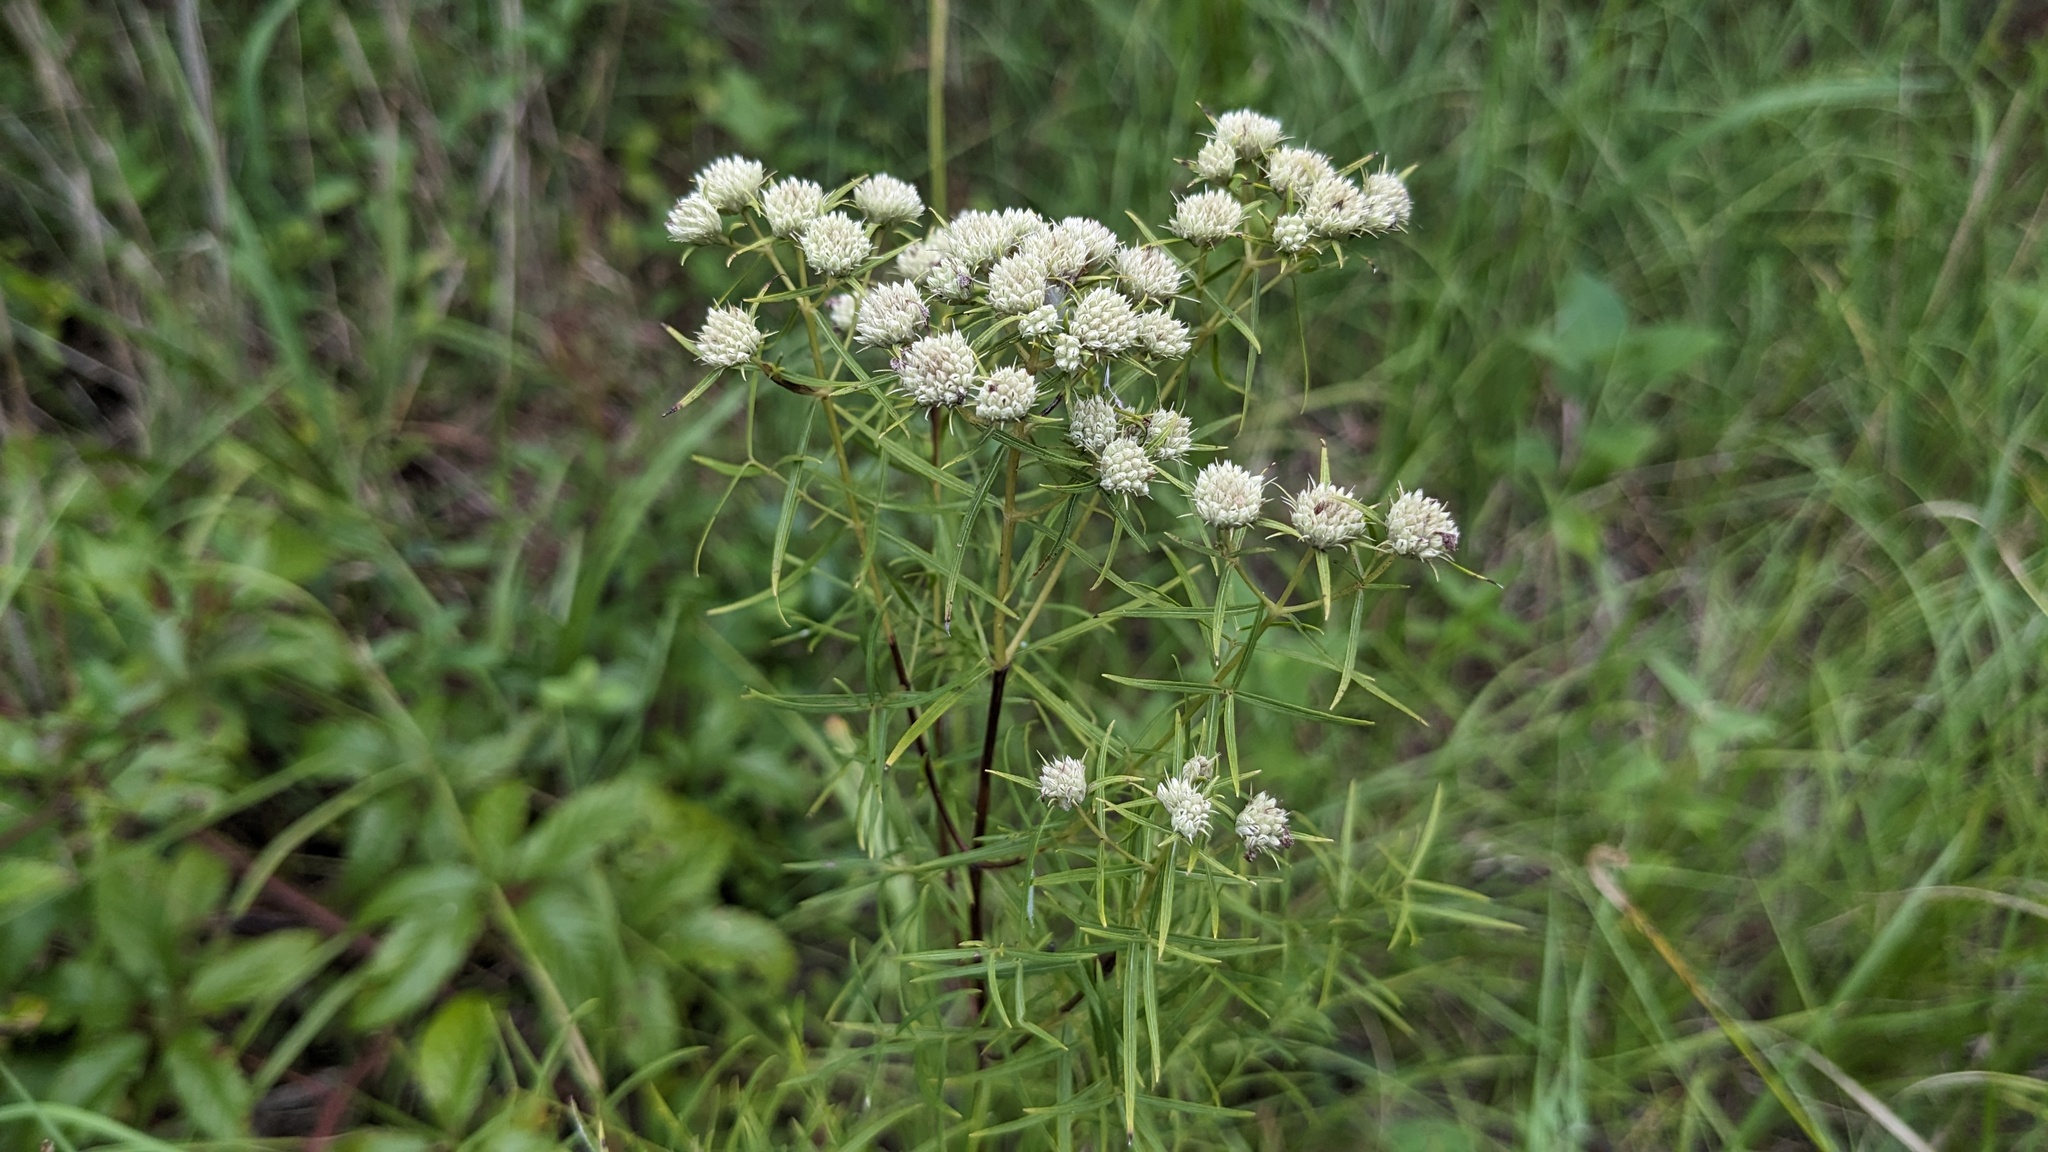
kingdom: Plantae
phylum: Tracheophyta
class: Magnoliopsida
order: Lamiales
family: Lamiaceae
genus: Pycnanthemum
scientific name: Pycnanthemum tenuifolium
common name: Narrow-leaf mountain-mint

____

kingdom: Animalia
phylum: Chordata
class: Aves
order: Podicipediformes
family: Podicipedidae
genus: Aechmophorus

____

— To do —
Copy the lines from the one containing "order: Lamiales" through the one containing "common name: Narrow-leaf mountain-mint", both included, and swap "common name" for "vernacular name". Leave everything else unchanged.

— Exercise answer —
order: Lamiales
family: Lamiaceae
genus: Pycnanthemum
scientific name: Pycnanthemum tenuifolium
vernacular name: Narrow-leaf mountain-mint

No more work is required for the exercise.